WHAT TO DO ▸ Reproduce the data verbatim, starting at the line that contains "do not install" and ending at the line that contains "enable preview deployments", with both of those lines included.

THE INPUT ▸
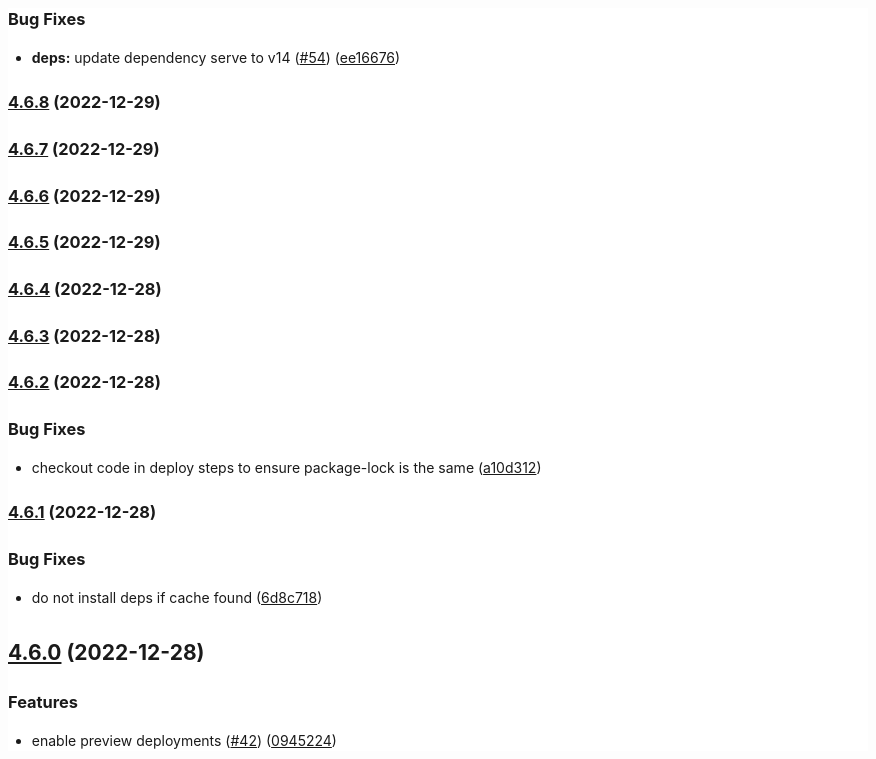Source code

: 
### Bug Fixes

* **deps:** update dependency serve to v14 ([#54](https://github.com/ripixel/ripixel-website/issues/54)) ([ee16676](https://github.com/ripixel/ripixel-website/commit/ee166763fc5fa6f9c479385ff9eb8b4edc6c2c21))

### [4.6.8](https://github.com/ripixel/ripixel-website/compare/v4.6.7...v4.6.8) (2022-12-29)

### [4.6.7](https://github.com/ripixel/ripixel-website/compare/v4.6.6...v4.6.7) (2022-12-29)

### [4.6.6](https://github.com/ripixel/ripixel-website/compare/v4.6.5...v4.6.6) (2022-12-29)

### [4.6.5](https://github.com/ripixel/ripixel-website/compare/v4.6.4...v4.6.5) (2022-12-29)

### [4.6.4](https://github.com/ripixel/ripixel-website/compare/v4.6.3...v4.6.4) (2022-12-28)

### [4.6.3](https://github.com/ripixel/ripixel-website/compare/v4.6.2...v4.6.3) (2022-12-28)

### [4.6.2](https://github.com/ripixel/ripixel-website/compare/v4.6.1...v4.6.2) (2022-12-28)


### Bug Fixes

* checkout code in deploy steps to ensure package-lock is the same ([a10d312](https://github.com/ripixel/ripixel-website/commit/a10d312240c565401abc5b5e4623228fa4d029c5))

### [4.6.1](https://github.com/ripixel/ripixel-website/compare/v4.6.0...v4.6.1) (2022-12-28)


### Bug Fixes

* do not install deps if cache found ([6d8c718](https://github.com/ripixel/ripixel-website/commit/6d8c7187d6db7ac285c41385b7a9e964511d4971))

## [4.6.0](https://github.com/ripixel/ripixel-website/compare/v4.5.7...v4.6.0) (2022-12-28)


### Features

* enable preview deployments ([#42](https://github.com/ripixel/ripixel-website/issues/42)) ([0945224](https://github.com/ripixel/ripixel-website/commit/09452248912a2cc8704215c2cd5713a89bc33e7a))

* * *

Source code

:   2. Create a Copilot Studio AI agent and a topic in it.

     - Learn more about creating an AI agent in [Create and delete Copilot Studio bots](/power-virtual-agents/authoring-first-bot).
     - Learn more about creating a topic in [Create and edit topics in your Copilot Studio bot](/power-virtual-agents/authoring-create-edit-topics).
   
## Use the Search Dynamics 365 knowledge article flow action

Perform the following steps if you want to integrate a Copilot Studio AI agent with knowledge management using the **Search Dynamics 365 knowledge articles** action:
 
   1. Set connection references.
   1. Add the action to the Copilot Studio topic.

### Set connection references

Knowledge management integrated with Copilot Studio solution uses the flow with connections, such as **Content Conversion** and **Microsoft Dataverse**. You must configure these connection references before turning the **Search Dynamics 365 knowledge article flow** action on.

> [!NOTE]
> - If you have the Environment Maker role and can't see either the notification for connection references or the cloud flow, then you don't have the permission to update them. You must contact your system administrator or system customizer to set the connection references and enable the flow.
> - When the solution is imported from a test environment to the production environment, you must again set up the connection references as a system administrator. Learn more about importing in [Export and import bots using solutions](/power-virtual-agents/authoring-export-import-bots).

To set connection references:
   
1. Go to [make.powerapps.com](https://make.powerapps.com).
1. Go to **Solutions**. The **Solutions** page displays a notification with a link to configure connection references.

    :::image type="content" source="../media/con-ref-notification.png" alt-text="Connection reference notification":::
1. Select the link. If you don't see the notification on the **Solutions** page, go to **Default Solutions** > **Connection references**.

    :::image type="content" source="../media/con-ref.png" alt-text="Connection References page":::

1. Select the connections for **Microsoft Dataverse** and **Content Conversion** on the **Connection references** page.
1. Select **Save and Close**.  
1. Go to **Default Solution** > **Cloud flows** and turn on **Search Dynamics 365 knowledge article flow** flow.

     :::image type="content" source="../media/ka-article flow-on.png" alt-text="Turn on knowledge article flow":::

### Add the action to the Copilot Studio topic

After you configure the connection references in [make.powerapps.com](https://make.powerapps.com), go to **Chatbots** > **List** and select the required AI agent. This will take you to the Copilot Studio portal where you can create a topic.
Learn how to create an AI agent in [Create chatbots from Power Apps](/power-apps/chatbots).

COMPLETED EXERCISE ▸
* do not install deps if cache found ([6d8c718](https://github.com/ripixel/ripixel-website/commit/6d8c7187d6db7ac285c41385b7a9e964511d4971))

## [4.6.0](https://github.com/ripixel/ripixel-website/compare/v4.5.7...v4.6.0) (2022-12-28)


### Features

* enable preview deployments ([#42](https://github.com/ripixel/ripixel-website/issues/42)) ([0945224](https://github.com/ripixel/ripixel-website/commit/09452248912a2cc8704215c2cd5713a89bc33e7a))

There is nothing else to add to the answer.